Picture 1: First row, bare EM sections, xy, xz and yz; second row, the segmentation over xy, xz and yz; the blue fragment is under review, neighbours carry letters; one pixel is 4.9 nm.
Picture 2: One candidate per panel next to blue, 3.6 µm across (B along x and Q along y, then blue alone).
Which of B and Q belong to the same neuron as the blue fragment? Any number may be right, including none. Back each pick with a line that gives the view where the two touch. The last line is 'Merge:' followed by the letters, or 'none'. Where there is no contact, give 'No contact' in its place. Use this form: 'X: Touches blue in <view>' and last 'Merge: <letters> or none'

==

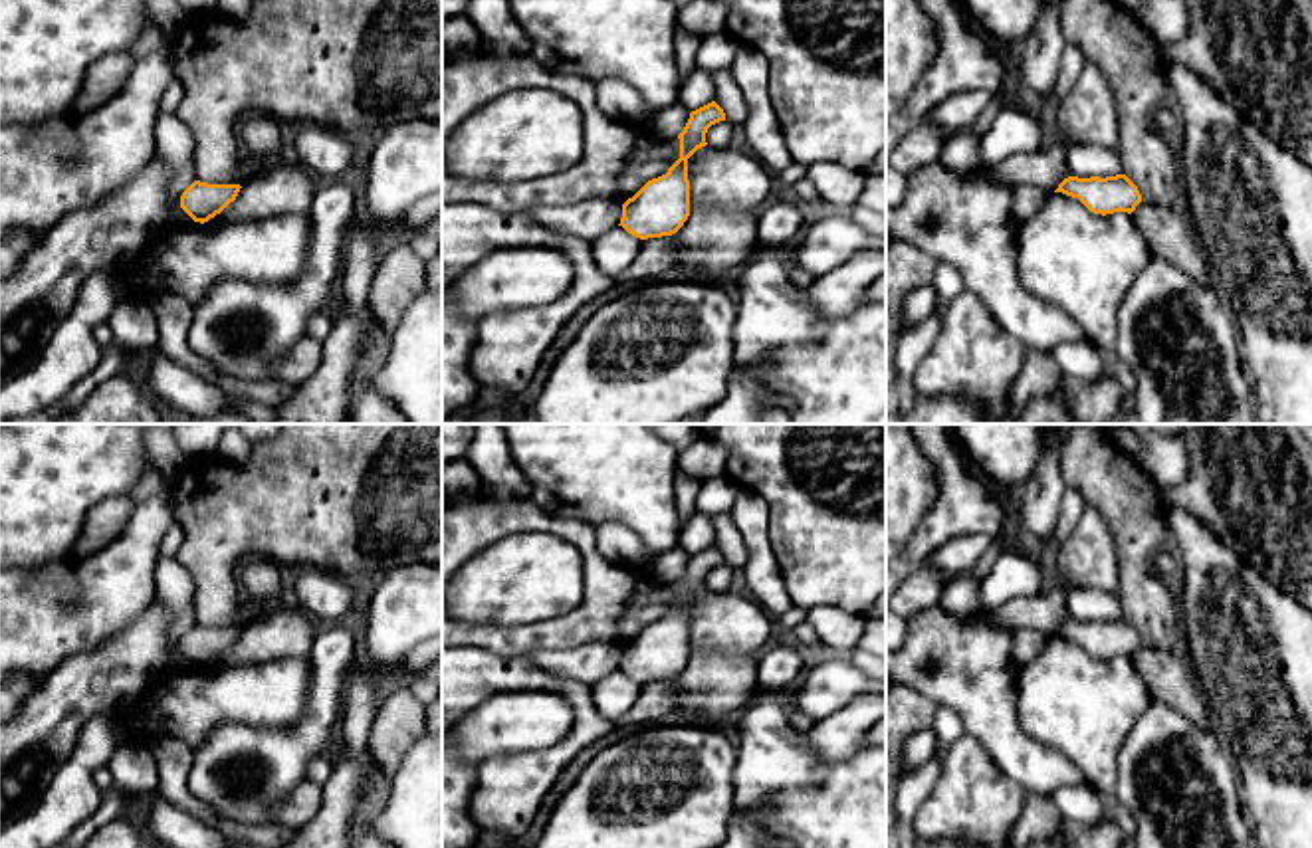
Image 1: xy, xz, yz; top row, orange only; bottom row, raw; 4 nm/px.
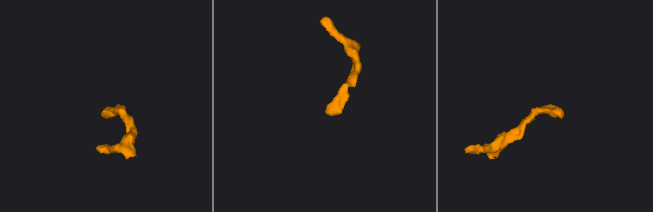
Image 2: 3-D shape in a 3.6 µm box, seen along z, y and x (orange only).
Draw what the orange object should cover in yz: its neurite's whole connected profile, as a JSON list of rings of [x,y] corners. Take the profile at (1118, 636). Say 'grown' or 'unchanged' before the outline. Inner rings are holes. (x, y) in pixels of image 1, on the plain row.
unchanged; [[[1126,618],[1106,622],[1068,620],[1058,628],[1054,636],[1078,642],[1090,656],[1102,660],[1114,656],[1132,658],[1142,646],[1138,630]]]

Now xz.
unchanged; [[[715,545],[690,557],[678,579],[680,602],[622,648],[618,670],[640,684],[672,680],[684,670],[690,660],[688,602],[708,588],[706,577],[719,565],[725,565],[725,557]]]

> [What to work on]: Repeat, character for character, the lines of the material above from the line with "Picture 1: First" through the line with "Picture 2: One".

> [Reply]:
Picture 1: First row, bare EM sections, xy, xz and yz; second row, the segmentation over xy, xz and yz; the blue fragment is under review, neighbours carry letters; one pixel is 4.9 nm.
Picture 2: One candidate per panel next to blue, 3.6 µm across (B along x and Q along y, then blue alone).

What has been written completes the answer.